Despite the pursuit of the faster and more dangerous methods, Avon was closed in July, with other outdated Indianapolis yards taking its place. That plan failed within days, and Avon has since been reopened as a flat switchyard, and may be closed again. The locomotive repair shop at the yard was closed in June with no warning, putting several mechanical workers out of their jobs.

In addition to Avon, the hump portion of yards at Toledo, Ohio; Cumberland, Maryland; Louisville, Kentucky; Hamlet, North Carolina; Atlanta, Georgia; and Birmingham, Alabama have been closed. One of two humps at Willard Yard in Willard, Ohio, has also been closed, and the hump yard in Selkirk, New York has been threatened with closure. These locations also had speedups imposed under threats of closure, as well as layoffs and closure of car and engine shops.

A railroad worker writes on the railroaders’ blog, “CSX Sucks,” that at first, employees were added to the crews at their hump yard and the amount of freight processed initially rose, becoming second highest in the system. “After a time, though, you all fired all our managers, cut jobs, piled the freight in (1,000 cars every 8 hours,) and expected us to move it with half the manpower. After it was all said and done, we were told we were failures and we would be shut off.

He continued, “Men are constantly threatened, with their jobs on the line. We are told to switch cars like back in the 1950's when injury/fatality rates were high and it is just a matter of time before we have a headline injury or fatality. Men are getting cussed up one side and down the other, and shown no absolute professionalism in the least little way.”

Flat switchyards have been shut down as well. Caskey Yard, in Caskey, Kentucky, which was opened in 2014, has already been closed. Barr Yard, located in Riverdale, Illinois, was suddenly downgraded on Sunday, with no prior warning. Union employees did not receive formal notice of their assignments being eliminated, and crews were sent home without even receiving a time slip, which they need to get paid. Over fifty jobs were eliminated with the decision, further expanding the roster of CSX operating (T&E) employees who have been “bumped” from a regular job and form a pool of the railroad unemployed. Additionally, the engine repair shop at the facility was closed several weeks ago.

Last week, Barr Yard was busy and full of freight traffic that was then suddenly redirected to other yards in Chicago. The miserable state of CSX servicewhich has major industrial customers complaining to federal agencies—is likely to worsen with the closure.

Other changes to policies relating to safety have been instituted system-wide.
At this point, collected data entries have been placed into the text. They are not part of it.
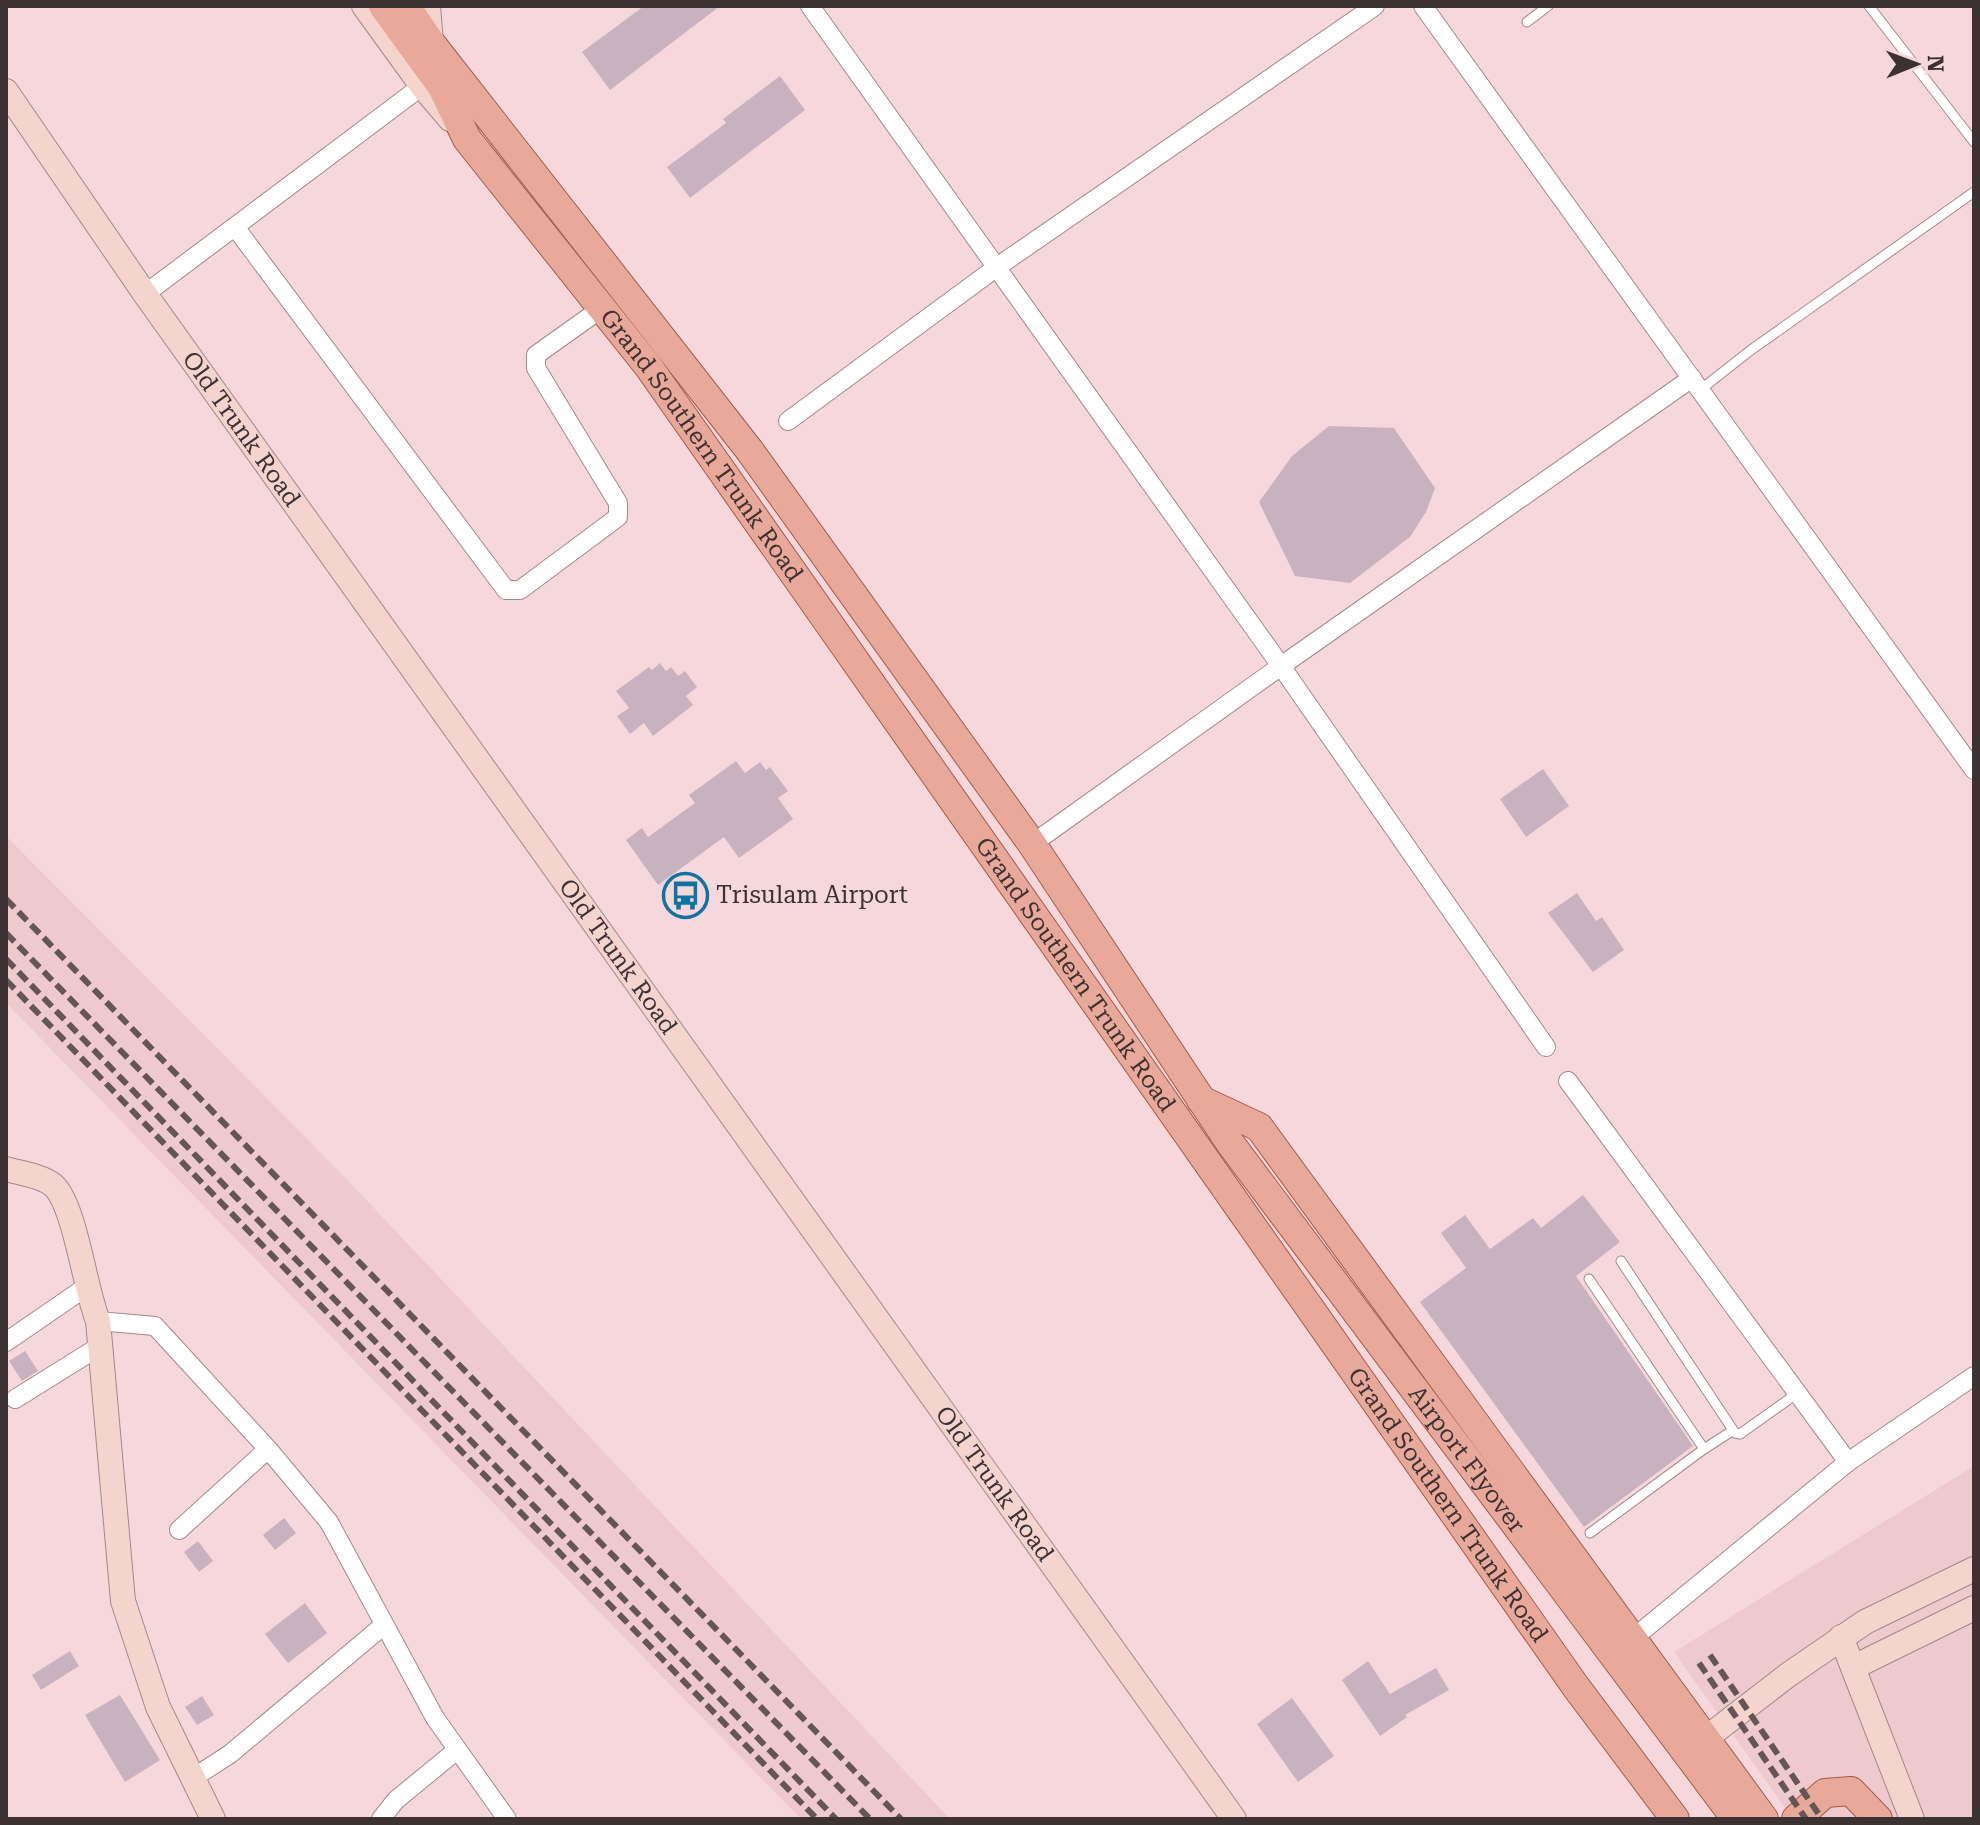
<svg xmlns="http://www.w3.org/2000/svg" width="1980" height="1825" font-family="'Roboto Serif',serif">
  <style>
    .built { fill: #eecacf }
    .building { fill: #c9b2c0 }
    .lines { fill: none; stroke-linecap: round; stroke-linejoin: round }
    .lane-casing { stroke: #a3888c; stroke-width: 11 }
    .street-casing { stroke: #a3888c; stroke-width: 20 }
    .secondary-casing { stroke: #a3888c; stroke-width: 26 }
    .primary-casing { stroke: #a35a4a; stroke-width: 30 }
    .lane { stroke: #fff; stroke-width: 9 }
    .street { stroke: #fff; stroke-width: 18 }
    .secondary { stroke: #f4d4cd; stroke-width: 24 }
    .primary { stroke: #e9a99a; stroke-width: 28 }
    .rail { stroke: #645556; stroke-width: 6; stroke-dasharray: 12 6; stroke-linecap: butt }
    .labels { text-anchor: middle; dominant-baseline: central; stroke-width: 6; stroke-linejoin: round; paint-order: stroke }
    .street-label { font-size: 24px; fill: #3d3233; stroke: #f6d8dc }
    .poi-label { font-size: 24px; fill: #3d3233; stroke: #f6d8dc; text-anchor: start }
  </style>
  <rect width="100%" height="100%" fill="#f6d8dc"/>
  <!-- built -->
  <g class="built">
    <path d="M6 836 340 1172 950 1819H801L6 1003Z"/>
    <path d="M1974 1466V1819H1793L1674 1652Z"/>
  </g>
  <!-- building -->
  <g class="building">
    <path d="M644 6H720L610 90 582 52Z"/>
    <path d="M780 76 805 110 690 198 667 167 726 123 723 119Z"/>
    <path d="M1329 426 1394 428 1435 488 1426 512 1410 537 1350 583 1295 576 1259 502 1292 456Z"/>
    <path d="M660 663 666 671 671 667 678 676 685 671 697 687 686 696 693 705 653 736 644 723 630 734 617 716 629 708 616 691 649 667 652 670Z"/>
    <path d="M736 761 745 773 760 762 766 770 770 767 788 791 778 798 793 819 739 858 724 837 658 885 626 840 642 828 648 837 695 803 689 795Z"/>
    <path d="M1543 769 1569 806 1526 837 1500 799Z"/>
    <path d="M1577 893 1596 921 1602 917 1624 950 1593 972 1548 913Z"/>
    <path d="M1583 1195 1620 1242 1576 1276 1693 1446 1584 1527 1420 1302 1466 1268 1441 1233 1465 1215 1490 1249 1533 1218 1541 1228Z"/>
    <path d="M25 1351 38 1371 22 1381 9 1361Z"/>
    <path d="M284 1518 296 1533 275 1550 263 1535Z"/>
    <path d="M198 1541 213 1561 199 1572 184 1552Z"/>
    <path d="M305 1603 327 1633 288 1663 265 1634Z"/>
    <path d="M70 1651 79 1666 41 1690 32 1675Z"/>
    <path d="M1368 1661 1390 1694 1436 1668 1449 1690 1405 1715 1407 1717 1380 1736 1342 1680Z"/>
    <path d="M120 1695 160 1760 125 1782 85 1715Z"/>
    <path d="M202 1696 214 1715 197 1725 185 1707Z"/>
    <path d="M1292 1698 1334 1756 1298 1782 1257 1724Z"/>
  </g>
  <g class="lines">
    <defs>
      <g id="lane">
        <path d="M1869 6 1974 142"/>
        <path d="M1527 22 1548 6"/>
        <path d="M1700 390 1751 350 1974 192"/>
        <path d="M1621 1261 1735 1433 1740 1434 1799 1392"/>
        <path d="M1589 1279 1704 1449 1732 1431"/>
        <path d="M1590 1533 1704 1449"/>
      </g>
      <g id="street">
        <path d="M810 6 1281 666 1546 1047"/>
        <path d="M1423 6 1974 770"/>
        <path d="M235 227 506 590H520L618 517V503L536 368V355L602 308"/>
        <path d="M145 294 422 86"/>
        <path d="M788 421 997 267 1375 6"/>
        <path d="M1032 844 1281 666 1692 378"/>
        <path d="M1568 1081 1848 1462"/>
        <path d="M98 1321 155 1326 268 1449 329 1522 435 1718 507 1819"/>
        <path d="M6 1342 86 1287"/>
        <path d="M15 1399 100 1346"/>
        <path d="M179 1530 268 1449"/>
        <path d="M1631 1640 1848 1462 1974 1376"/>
        <path d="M193 1778 230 1754 384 1625"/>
        <path d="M381 1819 396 1800 457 1750"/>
      </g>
      <g id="secondary">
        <path d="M364 6 422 86 450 119"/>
        <path d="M428 6 431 43"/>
        <path id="s1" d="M6 91 145 294 1234 1819"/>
        <path d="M6 1169C20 1173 42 1176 53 1185 75 1204 85 1290 98 1321L123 1601 158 1707 213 1819"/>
        <path d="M1841 1637 1912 1819"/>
        <path d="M1854 1667 1974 1608"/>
        <path d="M1705 1739 1788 1675 1865 1622 1974 1569"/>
      </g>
      <g id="primary">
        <path id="s2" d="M383 6 442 87 467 139 648 366 1576 1687 1675 1819"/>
        <path id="s3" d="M406 6 431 43 750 451 1032 844 1230 1143 1736 1819"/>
        <path d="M1201 1100 1259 1127 1764 1819"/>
        <path d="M1796 1819 1825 1793 1851 1791 1878 1819"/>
      </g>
    </defs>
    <!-- lane casing -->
    <use href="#lane" class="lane-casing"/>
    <!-- street casing -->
    <use href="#street" class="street-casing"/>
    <!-- secondary casing -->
    <use href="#secondary" class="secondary-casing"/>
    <!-- primary casing -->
    <use href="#primary" class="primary-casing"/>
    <!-- lane -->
    <use href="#lane" class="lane"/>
    <!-- street -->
    <use href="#street" class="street"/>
    <!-- secondary -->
    <use href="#secondary" class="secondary"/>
    <!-- primary -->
    <use href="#primary" class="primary"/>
    <!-- rail -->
    <g class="rail">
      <path d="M6 899 901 1819"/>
      <path d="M6 933 870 1819"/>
      <path d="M6 959 836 1819"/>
      <path d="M6 980 817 1819"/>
      <path d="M1710 1655 1822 1819"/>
      <path d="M1699 1663 1806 1819"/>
    </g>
  </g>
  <!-- icons -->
  <defs>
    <symbol id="bus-ring" viewBox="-11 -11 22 22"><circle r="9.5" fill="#f6d8dc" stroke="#0d73a0" stroke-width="1.5"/><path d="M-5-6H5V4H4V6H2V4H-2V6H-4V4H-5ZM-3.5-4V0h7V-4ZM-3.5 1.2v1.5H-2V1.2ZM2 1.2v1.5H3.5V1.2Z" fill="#0d73a0"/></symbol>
  </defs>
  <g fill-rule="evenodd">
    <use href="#bus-ring" x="660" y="870" width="51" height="51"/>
  </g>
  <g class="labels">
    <!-- street labels -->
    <g class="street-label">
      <text stroke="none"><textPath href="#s1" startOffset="412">Old Trunk Road</textPath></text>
      <text stroke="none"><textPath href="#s2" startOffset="544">Grand Southern Trunk Road</textPath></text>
      <text stroke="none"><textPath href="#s1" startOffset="1060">Old Trunk Road</textPath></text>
      <text stroke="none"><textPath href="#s2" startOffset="1192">Grand Southern Trunk Road</textPath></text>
      <text stroke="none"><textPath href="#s3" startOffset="1800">Airport Flyover</textPath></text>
      <text stroke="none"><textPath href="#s1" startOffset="1708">Old Trunk Road</textPath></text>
      <text stroke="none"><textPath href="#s2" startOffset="1840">Grand Southern Trunk Road</textPath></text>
    </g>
    <!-- poi labels -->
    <g class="poi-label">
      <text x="716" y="895">Trisulam Airport</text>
    </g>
  </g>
  <!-- border -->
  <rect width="1980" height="1825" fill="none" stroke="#3d3233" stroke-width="16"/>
  <!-- north arrow -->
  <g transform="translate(1916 64) rotate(89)" stroke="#f6d8dc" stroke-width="6" paint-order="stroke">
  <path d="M0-6L14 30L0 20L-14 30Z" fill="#3d3233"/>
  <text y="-12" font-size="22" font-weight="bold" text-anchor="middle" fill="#3d3233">N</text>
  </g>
</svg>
A process called “Three Step Protection” was ended, the ban on getting on and off moving equipment was lifted, and safety meetings at the start of shifts have been ended. Company provided work boots and safety equipment were discontinued for most and “brake sticks,” that allow employees to more easily turn the heavy brake wheels of freight cars, were banned. Some workers felt the previous safety rule structure was excessive, but the removal of several of the safety measures clearly relates to CSX increasing the speed of work, not concern over reasonable safety.

Amidst the widespread changes in work rules, intimidation, layoffs, and closures, the unions have remained nearly silent. The SMART Transportation Division, formerly the United Transportation Union (UTU), published a public letter rebutting Harrison's claim that employees are to blame for service delays. Yet, after noting that CSX has violated collective bargaining agreements, it identifies the interests of workers and management stating, “employees are stockholders with a vested interest in the company.”

The Brotherhood of Locomotive Engineers and Trainmen has published nothing about the subject, but is talking behind the scenes with Harrison to implement an hourly pay agreement. That agreement was implemented by Harrison at parts of Canadian National and Canadian Pacific, and will allow the company to get more work out T & E crews, to further slash their numbers.

Railroad workers around the country, and even the world, face similar conditions. Currently, 145,000 railroad workers in the US are working under terms of a contract that expired two years ago, under conditions where the railroads are demanding relaxed work rules, higher health care costs, minimal raises, and other attacks.